En otras palabras: existe un ámbito profano que no sólo no se opone en modo alguno a lo santo, sino que es expresamente querido por Dios. Esto se suele decir, teológicamente, hablando de la autonomía de las realidades humanas y temporales. Una autonomía, entiéndase, de funcionamiento, no de origen, porque es Dios el único origen. Autonomía de funcionamiento que lleva, entre otras, a numerosas consecuencias: la incoherencia de «sacralizar» exteriormente lo profano (esencia del clericalismo), la necesidad de respetar las leyes intrínsecas de las cosas, la bondad de una pluralidad de soluciones —y, antes, de búsquedas— en todo lo que no es esencial a la fe.

Cottier llega a hablar de «un profano cristiano» y de «un profano como valor cristiano»10. En una reflexión inspirada en el Maritain de Humanismo integral, escribe: «Para caracterizar la edad de una nueva civilización impregnada por los valores evangélicos, ha propuesto hablar de cristiandad profana, poniendo el acento precisamente en la autonomía (relativa) de las finalidades naturales»11.

9 Significación..., p. 29.
10 Significación..., p. 28.
11 Significación..., p. 30.

Desgraciadamente, la falta de nombres o de términos adecuados puede acabar ensombreciendo lo que se intenta decir. Una «cristiandad profana» suena mal también a quienes, precisamente, defienden la autonomía de funcionamiento (mejor que relativa) de las actividades humanas. Llego incluso a pensar si es necesario poner nombre a lo que, antes que nada, habría que hacerse. El cristianismo «profaniza» en el sentido preciso de que no admite más sagrado que Dios. Y al «profanizar», el cristiano se siente en la compleja situación de querer estar íntimamente unido a lo santo (a Dios) y, a la vez, denunciar como idolatría cualquier «sacralización», aunque esté abonada por una larga tradición (la Nación, la Patria, la Familia, por no hablar de la Raza, la Clase, etc.) Sin embargo, esta denuncia no ha de hacerse tanto en nombre de lo santo (de Dios), aunque ése sería su origen radical, sino precisamente en nombre de la autonomía de funcionamiento de las realidades humanas, de la libertad.
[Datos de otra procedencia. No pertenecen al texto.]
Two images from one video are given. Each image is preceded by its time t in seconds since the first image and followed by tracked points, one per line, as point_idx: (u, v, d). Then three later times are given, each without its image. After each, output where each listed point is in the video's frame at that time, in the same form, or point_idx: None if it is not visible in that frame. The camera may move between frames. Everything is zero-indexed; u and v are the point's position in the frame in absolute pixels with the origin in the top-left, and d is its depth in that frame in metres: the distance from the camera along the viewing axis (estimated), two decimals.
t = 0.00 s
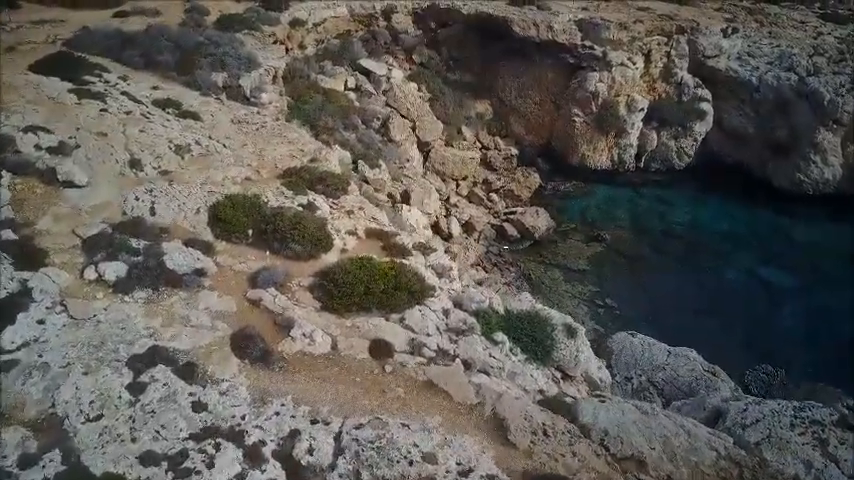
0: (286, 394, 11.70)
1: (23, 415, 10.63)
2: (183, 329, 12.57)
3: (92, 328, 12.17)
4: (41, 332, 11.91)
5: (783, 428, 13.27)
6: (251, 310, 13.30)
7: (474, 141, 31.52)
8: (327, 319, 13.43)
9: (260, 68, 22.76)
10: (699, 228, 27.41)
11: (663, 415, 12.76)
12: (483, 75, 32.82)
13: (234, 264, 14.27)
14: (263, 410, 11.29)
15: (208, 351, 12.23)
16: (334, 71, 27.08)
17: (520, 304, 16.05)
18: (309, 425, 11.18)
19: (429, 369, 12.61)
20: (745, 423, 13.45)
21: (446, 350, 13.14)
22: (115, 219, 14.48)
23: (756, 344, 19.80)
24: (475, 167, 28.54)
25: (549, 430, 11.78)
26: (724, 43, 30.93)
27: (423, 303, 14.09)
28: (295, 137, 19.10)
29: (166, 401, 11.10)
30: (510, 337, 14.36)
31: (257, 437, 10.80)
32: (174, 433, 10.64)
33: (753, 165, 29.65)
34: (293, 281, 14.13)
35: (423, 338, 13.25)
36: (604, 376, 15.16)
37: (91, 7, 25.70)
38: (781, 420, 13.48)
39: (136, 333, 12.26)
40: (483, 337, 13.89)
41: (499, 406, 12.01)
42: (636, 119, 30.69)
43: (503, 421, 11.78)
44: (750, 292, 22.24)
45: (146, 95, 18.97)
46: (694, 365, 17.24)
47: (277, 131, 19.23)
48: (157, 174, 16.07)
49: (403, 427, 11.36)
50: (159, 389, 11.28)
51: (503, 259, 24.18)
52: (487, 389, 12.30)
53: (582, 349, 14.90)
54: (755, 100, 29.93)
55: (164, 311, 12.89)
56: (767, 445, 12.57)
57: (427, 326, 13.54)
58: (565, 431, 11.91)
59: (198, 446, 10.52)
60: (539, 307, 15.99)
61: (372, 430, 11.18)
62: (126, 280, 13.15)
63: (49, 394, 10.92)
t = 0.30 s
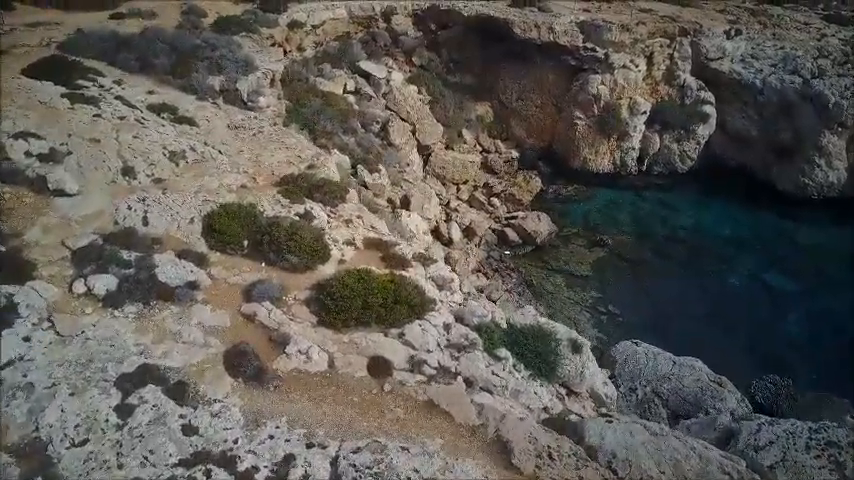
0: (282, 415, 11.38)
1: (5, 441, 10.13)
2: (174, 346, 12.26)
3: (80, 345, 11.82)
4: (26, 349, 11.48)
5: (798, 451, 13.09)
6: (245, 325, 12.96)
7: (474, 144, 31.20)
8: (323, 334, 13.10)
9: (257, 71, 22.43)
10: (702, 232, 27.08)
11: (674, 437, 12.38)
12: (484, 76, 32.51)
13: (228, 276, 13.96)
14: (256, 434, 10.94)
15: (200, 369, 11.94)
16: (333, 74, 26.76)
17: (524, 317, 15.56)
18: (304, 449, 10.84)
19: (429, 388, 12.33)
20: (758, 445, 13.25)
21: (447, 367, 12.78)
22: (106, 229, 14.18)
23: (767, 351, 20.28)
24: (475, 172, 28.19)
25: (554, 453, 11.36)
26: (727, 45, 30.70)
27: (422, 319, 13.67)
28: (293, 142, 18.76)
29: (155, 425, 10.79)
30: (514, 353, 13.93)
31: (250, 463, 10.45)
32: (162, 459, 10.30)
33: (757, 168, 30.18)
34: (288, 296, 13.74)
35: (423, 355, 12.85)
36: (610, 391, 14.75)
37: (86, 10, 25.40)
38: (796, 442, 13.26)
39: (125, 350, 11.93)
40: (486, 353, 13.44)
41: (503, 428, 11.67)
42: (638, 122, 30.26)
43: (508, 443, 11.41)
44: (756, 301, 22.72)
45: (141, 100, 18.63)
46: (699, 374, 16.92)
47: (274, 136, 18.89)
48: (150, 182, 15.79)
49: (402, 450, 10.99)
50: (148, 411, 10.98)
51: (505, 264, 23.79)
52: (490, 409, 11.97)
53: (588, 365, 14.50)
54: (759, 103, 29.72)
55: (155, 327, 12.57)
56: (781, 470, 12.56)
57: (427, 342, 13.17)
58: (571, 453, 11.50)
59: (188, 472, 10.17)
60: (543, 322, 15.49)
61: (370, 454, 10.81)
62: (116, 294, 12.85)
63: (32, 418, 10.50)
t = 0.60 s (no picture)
0: (275, 439, 11.05)
1: None
2: (165, 364, 11.95)
3: (67, 363, 11.47)
4: (11, 368, 11.16)
5: (814, 475, 12.60)
6: (239, 342, 12.65)
7: (475, 147, 30.77)
8: (320, 351, 12.82)
9: (255, 74, 22.12)
10: (705, 236, 26.69)
11: (684, 461, 12.02)
12: (485, 77, 32.15)
13: (222, 289, 13.69)
14: (248, 460, 10.58)
15: (192, 388, 11.61)
16: (332, 77, 26.49)
17: (527, 332, 15.82)
18: (300, 475, 10.46)
19: (429, 408, 12.01)
20: (772, 469, 12.81)
21: (449, 385, 12.62)
22: (97, 240, 13.91)
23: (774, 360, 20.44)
24: (475, 176, 27.68)
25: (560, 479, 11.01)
26: (731, 47, 30.26)
27: (423, 335, 13.44)
28: (290, 148, 18.43)
29: (143, 449, 10.39)
30: (517, 370, 14.13)
31: None
32: None
33: (760, 171, 29.84)
34: (284, 310, 13.46)
35: (423, 372, 12.66)
36: (616, 408, 14.74)
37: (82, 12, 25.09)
38: (812, 466, 12.77)
39: (115, 369, 11.61)
40: (488, 369, 13.55)
41: (506, 451, 11.34)
42: (640, 125, 29.95)
43: (511, 467, 11.07)
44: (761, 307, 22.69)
45: (135, 105, 18.30)
46: (705, 385, 16.58)
47: (271, 141, 18.56)
48: (143, 190, 15.49)
49: (401, 476, 10.63)
50: (136, 435, 10.57)
51: (506, 270, 23.52)
52: (493, 432, 11.66)
53: (593, 382, 14.74)
54: (762, 106, 29.31)
55: (146, 344, 12.29)
56: None
57: (427, 359, 12.95)
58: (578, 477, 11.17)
59: None
60: (548, 337, 15.80)
61: None
62: (106, 309, 12.54)
63: (15, 442, 10.12)
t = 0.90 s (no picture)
0: (270, 464, 10.71)
1: None
2: (156, 383, 11.69)
3: (53, 384, 11.25)
4: None
5: None
6: (233, 359, 12.37)
7: (476, 150, 30.54)
8: (317, 369, 12.51)
9: (252, 78, 21.89)
10: (709, 242, 26.39)
11: None
12: (485, 80, 31.75)
13: (216, 303, 13.35)
14: None
15: (183, 410, 11.33)
16: (331, 79, 26.27)
17: (530, 349, 15.53)
18: None
19: (429, 430, 11.81)
20: None
21: (450, 405, 12.39)
22: (88, 251, 13.61)
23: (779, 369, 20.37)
24: (476, 180, 27.44)
25: None
26: (734, 49, 30.08)
27: (423, 351, 13.16)
28: (287, 154, 18.09)
29: (130, 476, 10.12)
30: (521, 388, 13.86)
31: None
32: None
33: (764, 176, 29.40)
34: (280, 326, 13.13)
35: (424, 391, 12.43)
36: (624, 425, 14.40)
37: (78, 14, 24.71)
38: None
39: (103, 388, 11.37)
40: (491, 388, 13.26)
41: (510, 475, 11.21)
42: (643, 128, 29.67)
43: None
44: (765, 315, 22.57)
45: (129, 109, 17.99)
46: (712, 396, 16.35)
47: (268, 147, 18.26)
48: (136, 198, 15.16)
49: None
50: (124, 460, 10.30)
51: (507, 276, 23.15)
52: (497, 455, 11.53)
53: (599, 399, 14.43)
54: (766, 109, 28.92)
55: (136, 361, 12.02)
56: None
57: (428, 378, 12.67)
58: None
59: None
60: (552, 353, 15.53)
61: None
62: (95, 325, 12.28)
63: None
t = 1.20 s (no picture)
0: None
1: None
2: (145, 404, 11.46)
3: (39, 406, 10.94)
4: None
5: None
6: (227, 378, 12.21)
7: (476, 153, 30.06)
8: (313, 388, 12.44)
9: (250, 82, 21.64)
10: (712, 246, 26.11)
11: None
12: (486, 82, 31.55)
13: (208, 318, 13.19)
14: None
15: (173, 433, 11.10)
16: (330, 82, 26.06)
17: (535, 364, 15.41)
18: None
19: (429, 453, 11.82)
20: None
21: (451, 424, 12.46)
22: (78, 263, 13.40)
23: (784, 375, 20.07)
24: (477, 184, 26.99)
25: None
26: (738, 51, 29.70)
27: (423, 369, 13.32)
28: (284, 161, 17.82)
29: None
30: (525, 406, 13.71)
31: None
32: None
33: (767, 179, 29.06)
34: (275, 341, 13.10)
35: (424, 411, 12.49)
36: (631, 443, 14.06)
37: (73, 17, 24.44)
38: None
39: (91, 410, 11.08)
40: (494, 407, 13.28)
41: None
42: (646, 131, 29.23)
43: None
44: (770, 319, 22.29)
45: (124, 115, 17.71)
46: (717, 407, 16.02)
47: (265, 154, 18.01)
48: (128, 207, 14.94)
49: None
50: None
51: (508, 282, 22.83)
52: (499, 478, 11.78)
53: (605, 416, 14.11)
54: (770, 111, 28.71)
55: (125, 380, 11.79)
56: None
57: (428, 396, 12.80)
58: None
59: None
60: (556, 368, 15.34)
61: None
62: (83, 342, 12.01)
63: None
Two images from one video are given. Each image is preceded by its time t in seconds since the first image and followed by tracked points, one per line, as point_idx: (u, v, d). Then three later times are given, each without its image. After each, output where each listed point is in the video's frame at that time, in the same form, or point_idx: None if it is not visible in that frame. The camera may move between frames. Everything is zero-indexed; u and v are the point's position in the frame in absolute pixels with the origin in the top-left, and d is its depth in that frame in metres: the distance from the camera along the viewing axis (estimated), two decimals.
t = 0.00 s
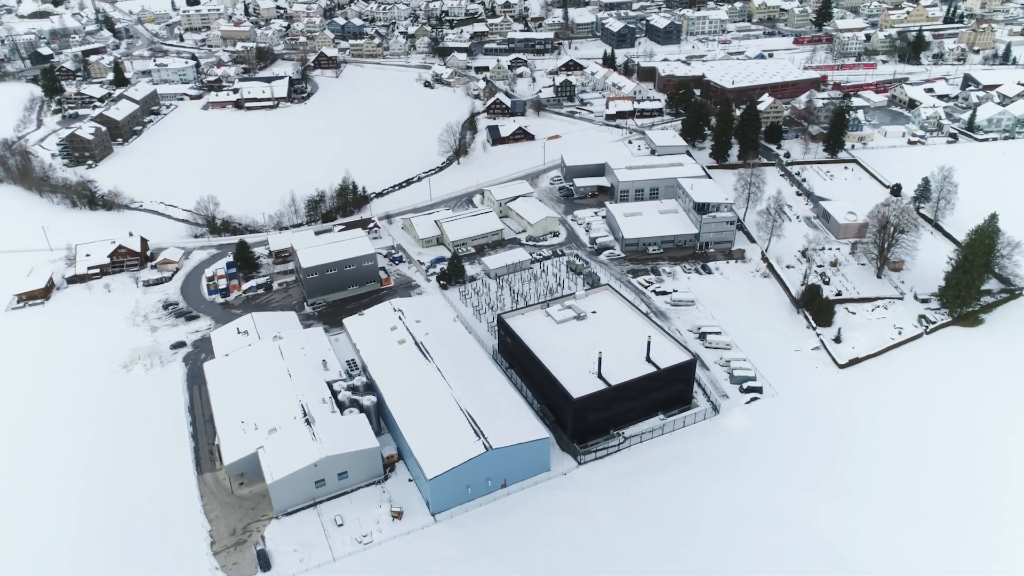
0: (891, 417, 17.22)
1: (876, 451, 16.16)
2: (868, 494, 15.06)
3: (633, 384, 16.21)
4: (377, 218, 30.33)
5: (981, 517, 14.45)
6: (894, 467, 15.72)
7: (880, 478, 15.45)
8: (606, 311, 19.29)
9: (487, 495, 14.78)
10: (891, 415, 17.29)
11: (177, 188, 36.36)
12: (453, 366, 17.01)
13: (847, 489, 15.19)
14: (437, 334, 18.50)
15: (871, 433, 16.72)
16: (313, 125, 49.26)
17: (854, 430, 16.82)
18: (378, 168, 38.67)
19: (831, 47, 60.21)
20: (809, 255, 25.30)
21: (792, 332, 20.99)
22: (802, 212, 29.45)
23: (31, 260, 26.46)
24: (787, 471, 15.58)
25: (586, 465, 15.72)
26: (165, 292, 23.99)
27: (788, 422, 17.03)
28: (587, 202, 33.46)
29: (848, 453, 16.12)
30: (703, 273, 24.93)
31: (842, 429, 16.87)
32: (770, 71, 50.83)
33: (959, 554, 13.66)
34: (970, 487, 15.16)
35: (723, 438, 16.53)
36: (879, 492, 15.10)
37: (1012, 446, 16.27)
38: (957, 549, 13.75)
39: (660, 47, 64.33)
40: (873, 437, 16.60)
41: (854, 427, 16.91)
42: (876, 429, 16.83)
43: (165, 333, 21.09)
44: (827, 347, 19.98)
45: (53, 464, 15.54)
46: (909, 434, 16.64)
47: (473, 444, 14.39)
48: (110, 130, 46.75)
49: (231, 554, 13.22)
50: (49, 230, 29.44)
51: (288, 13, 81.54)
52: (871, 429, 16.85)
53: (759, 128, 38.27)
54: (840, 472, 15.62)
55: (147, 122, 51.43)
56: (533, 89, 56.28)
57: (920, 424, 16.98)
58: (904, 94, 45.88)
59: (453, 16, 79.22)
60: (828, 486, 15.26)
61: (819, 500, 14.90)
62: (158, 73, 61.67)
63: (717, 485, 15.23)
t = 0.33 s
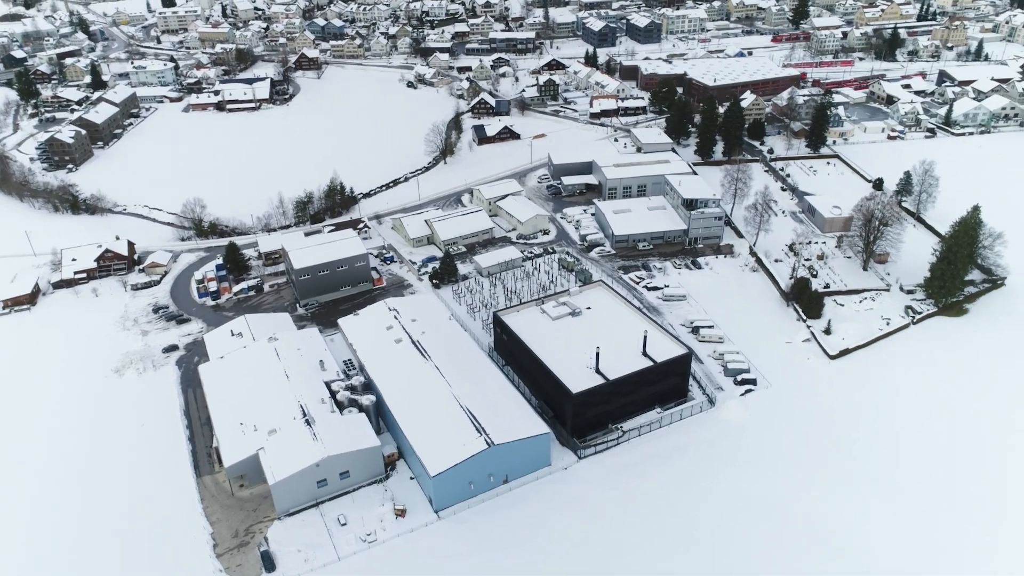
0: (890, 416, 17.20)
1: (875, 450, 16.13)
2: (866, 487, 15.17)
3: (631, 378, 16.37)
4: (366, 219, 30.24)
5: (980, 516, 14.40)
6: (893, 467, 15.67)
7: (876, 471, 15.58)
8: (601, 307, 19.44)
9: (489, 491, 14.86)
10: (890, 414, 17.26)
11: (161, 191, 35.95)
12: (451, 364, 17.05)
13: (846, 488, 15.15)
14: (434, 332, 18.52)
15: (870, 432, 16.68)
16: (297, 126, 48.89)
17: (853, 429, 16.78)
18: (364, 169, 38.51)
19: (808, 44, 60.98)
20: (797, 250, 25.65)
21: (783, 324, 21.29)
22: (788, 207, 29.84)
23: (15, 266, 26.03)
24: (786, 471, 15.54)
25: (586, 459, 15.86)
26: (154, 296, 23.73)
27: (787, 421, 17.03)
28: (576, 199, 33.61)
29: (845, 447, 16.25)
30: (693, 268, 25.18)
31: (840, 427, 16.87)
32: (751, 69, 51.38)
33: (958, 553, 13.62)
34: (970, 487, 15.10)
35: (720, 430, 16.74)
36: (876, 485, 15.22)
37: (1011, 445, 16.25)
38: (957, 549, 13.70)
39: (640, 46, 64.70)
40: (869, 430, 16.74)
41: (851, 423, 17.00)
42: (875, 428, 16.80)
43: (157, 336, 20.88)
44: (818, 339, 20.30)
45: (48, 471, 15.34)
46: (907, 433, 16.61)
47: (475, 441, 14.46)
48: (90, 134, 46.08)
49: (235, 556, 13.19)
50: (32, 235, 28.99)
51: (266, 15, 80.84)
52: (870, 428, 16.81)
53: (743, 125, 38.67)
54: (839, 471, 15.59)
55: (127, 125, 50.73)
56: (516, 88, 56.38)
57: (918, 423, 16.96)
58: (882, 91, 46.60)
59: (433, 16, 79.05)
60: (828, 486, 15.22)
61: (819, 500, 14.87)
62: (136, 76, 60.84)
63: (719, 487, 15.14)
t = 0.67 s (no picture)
0: (881, 404, 17.54)
1: (872, 447, 16.17)
2: (860, 473, 15.48)
3: (627, 372, 16.55)
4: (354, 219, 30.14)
5: (977, 515, 14.38)
6: (890, 464, 15.70)
7: (869, 458, 15.89)
8: (595, 303, 19.59)
9: (491, 487, 14.95)
10: (887, 411, 17.30)
11: (144, 195, 35.48)
12: (449, 362, 17.09)
13: (844, 486, 15.16)
14: (430, 331, 18.54)
15: (867, 430, 16.72)
16: (279, 128, 48.49)
17: (851, 427, 16.82)
18: (351, 170, 38.34)
19: (785, 42, 61.77)
20: (783, 244, 26.02)
21: (774, 317, 21.61)
22: (773, 202, 30.24)
23: None
24: (783, 460, 15.81)
25: (586, 453, 16.00)
26: (143, 300, 23.46)
27: (785, 418, 17.09)
28: (563, 197, 33.77)
29: (839, 436, 16.52)
30: (682, 263, 25.43)
31: (834, 419, 17.10)
32: (730, 67, 51.90)
33: (954, 543, 13.80)
34: (969, 487, 15.06)
35: (717, 421, 16.98)
36: (870, 471, 15.52)
37: (1007, 442, 16.29)
38: (955, 547, 13.69)
39: (619, 45, 65.06)
40: (863, 420, 17.03)
41: (844, 411, 17.32)
42: (867, 417, 17.12)
43: (148, 340, 20.66)
44: (808, 330, 20.64)
45: (43, 480, 15.13)
46: (904, 431, 16.65)
47: (477, 437, 14.55)
48: (68, 137, 45.33)
49: (239, 558, 13.16)
50: (14, 241, 28.50)
51: (243, 16, 79.92)
52: (867, 425, 16.86)
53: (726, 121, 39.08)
54: (835, 467, 15.67)
55: (105, 128, 49.96)
56: (499, 88, 56.43)
57: (915, 420, 17.01)
58: (860, 87, 47.31)
59: (413, 16, 78.81)
60: (825, 475, 15.47)
61: (817, 497, 14.88)
62: (112, 79, 59.88)
63: (719, 488, 15.10)
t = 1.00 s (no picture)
0: (872, 394, 17.87)
1: (872, 445, 16.19)
2: (855, 462, 15.76)
3: (625, 367, 16.71)
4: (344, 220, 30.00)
5: (974, 508, 14.56)
6: (888, 459, 15.84)
7: (864, 447, 16.19)
8: (590, 299, 19.73)
9: (494, 483, 15.03)
10: (887, 409, 17.32)
11: (127, 199, 35.01)
12: (447, 360, 17.12)
13: (844, 484, 15.18)
14: (427, 329, 18.56)
15: (864, 424, 16.85)
16: (262, 130, 48.07)
17: (850, 424, 16.86)
18: (337, 171, 38.15)
19: (763, 40, 62.47)
20: (771, 239, 26.37)
21: (764, 310, 21.91)
22: (759, 197, 30.59)
23: None
24: (780, 450, 16.05)
25: (586, 447, 16.15)
26: (132, 304, 23.18)
27: (782, 412, 17.26)
28: (551, 195, 33.88)
29: (833, 426, 16.82)
30: (672, 259, 25.67)
31: (828, 408, 17.40)
32: (711, 64, 52.36)
33: (948, 527, 14.12)
34: (968, 486, 15.06)
35: (714, 413, 17.21)
36: (865, 459, 15.81)
37: (995, 428, 16.68)
38: (950, 532, 14.01)
39: (600, 44, 65.36)
40: (856, 409, 17.32)
41: (838, 402, 17.60)
42: (860, 406, 17.44)
43: (139, 345, 20.43)
44: (799, 322, 20.96)
45: (39, 488, 14.91)
46: (900, 423, 16.84)
47: (479, 434, 14.62)
48: (46, 141, 44.57)
49: (244, 560, 13.11)
50: None
51: (219, 17, 78.98)
52: (864, 420, 16.99)
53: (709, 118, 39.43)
54: (831, 456, 15.94)
55: (83, 132, 49.16)
56: (481, 88, 56.42)
57: (906, 408, 17.37)
58: (838, 83, 47.97)
59: (393, 16, 78.47)
60: (821, 464, 15.73)
61: (817, 493, 14.99)
62: (88, 83, 58.92)
63: (722, 487, 15.08)
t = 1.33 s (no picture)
0: (864, 385, 18.20)
1: (869, 439, 16.40)
2: (850, 452, 16.06)
3: (623, 362, 16.86)
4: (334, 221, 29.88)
5: (965, 494, 14.93)
6: (881, 448, 16.17)
7: (857, 437, 16.50)
8: (585, 296, 19.85)
9: (497, 480, 15.12)
10: (883, 403, 17.54)
11: (111, 203, 34.57)
12: (447, 359, 17.14)
13: (843, 478, 15.38)
14: (424, 329, 18.57)
15: (856, 415, 17.19)
16: (246, 132, 47.66)
17: (846, 418, 17.08)
18: (324, 173, 37.94)
19: (742, 39, 63.16)
20: (759, 234, 26.71)
21: (756, 304, 22.20)
22: (745, 193, 30.91)
23: None
24: (776, 441, 16.31)
25: (587, 442, 16.29)
26: (122, 309, 22.93)
27: (777, 404, 17.53)
28: (540, 194, 33.98)
29: (827, 417, 17.11)
30: (663, 255, 25.88)
31: (821, 400, 17.70)
32: (693, 63, 52.78)
33: (941, 514, 14.47)
34: (959, 472, 15.46)
35: (711, 406, 17.43)
36: (859, 449, 16.12)
37: (983, 417, 17.06)
38: (943, 518, 14.37)
39: (582, 43, 65.64)
40: (848, 401, 17.63)
41: (831, 393, 17.91)
42: (852, 397, 17.77)
43: (132, 349, 20.23)
44: (790, 316, 21.27)
45: (35, 495, 14.75)
46: (891, 413, 17.18)
47: (482, 431, 14.68)
48: (26, 145, 43.86)
49: (249, 562, 13.09)
50: None
51: (198, 19, 78.14)
52: (856, 410, 17.33)
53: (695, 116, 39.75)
54: (826, 446, 16.24)
55: (63, 136, 48.45)
56: (466, 88, 56.40)
57: (896, 397, 17.73)
58: (818, 81, 48.49)
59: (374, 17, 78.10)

Nos encontramos así con la paradoja (es decir, con una contradicción sólo aparente) de que cuando desaparece del horizonte lo auténticamente religioso, reaparecen formas «sacrales» de lo cósmico, de la política, del arte. Y, como toda actividad humana, requiere instituciones, agentes y códigos, esas «sacralizaciones» adquieren la extraña forma de «clericalismos ateos» o de «clericalismos agnósticos».

Si, en cambio, las actividades humanas tienen el carácter originario de una autonomía de funcionamiento, el respeto a las cosas, el buen hacer de lo que tiene que ser hecho, el respeto absoluto a las personas (no clasificándolas inmóvilmente por sus opiniones, por su ideología, por su raza, ni siquiera por sus creencias «religiosas») es una excelente manera de hacer presente lo santo en el mundo.

Este ensayo llega así casi al límite de sus posibilidades: presentar al hombre religioso con la compleja naturaleza de alguien que quiere estar indisolublemente unido al Origen y, a la vez, con la quizá escandalosa actitud (para algunos) de un «profanador» de las sacralizaciones vagamente cósmicas, idolátricas. Ese hombre religioso parecerá, a algunos, una reliquia de «otros tiempos», porque se considera, antes que nada, adorador y amador de Dios; para otros, parecerá un francotirador, ya que se siente incómodo cuando, aun en nombre de Dios, se intentan manipular las realidades humanas, desconociendo la autonomía de su funcionamiento. Este «ser fronterizo» está muy lejos de las consolidaciones que la mayoría de los hombres suelen amar. Ante los que desean, de antemano, «clausurar la historia», este «ser fronterizo» parece un anfibio.